• What you should do
Scan the data below and work out how many of its lines contain the word "Nerds". Give only that number.
── Stored data ──
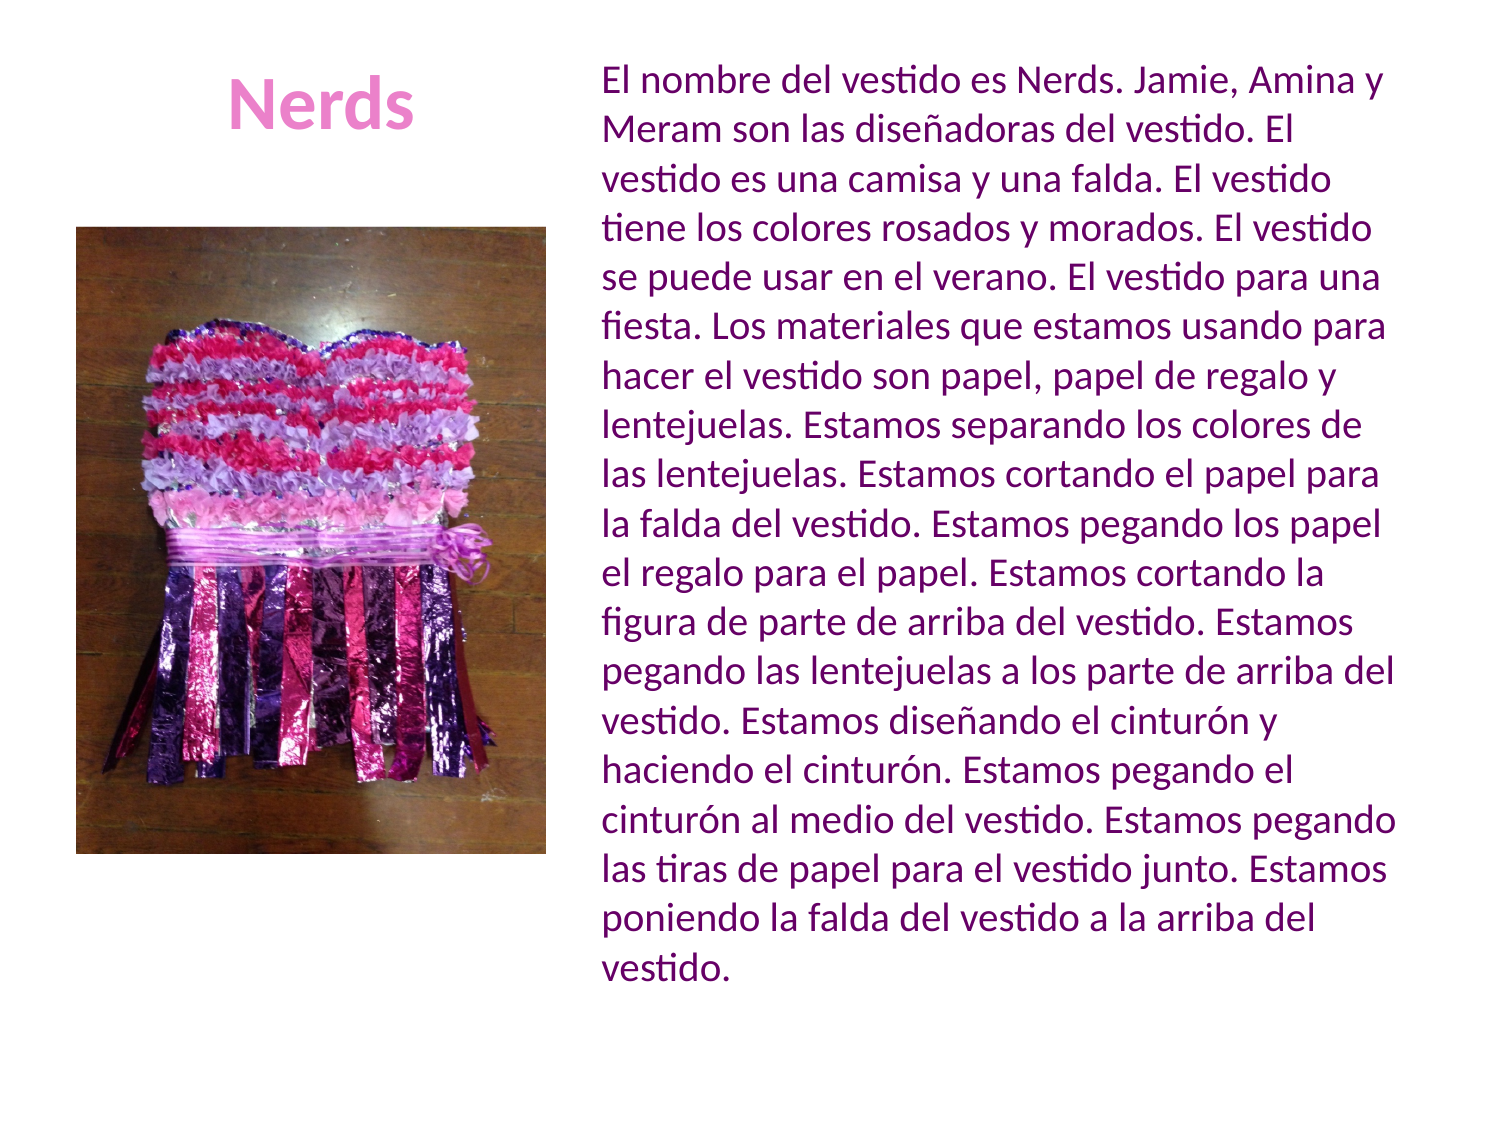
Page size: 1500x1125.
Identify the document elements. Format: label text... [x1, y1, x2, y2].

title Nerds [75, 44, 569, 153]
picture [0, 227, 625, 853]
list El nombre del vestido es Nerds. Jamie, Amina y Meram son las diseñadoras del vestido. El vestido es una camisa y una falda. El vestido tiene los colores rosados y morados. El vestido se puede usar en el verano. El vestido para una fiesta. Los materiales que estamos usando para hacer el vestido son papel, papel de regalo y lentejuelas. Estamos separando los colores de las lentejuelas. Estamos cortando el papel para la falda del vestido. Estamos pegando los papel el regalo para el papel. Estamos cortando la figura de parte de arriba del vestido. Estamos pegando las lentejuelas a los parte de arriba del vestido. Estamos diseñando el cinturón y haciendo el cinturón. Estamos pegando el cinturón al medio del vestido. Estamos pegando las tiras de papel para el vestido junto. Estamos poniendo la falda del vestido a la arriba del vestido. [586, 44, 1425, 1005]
───
• Answer to the exercise
2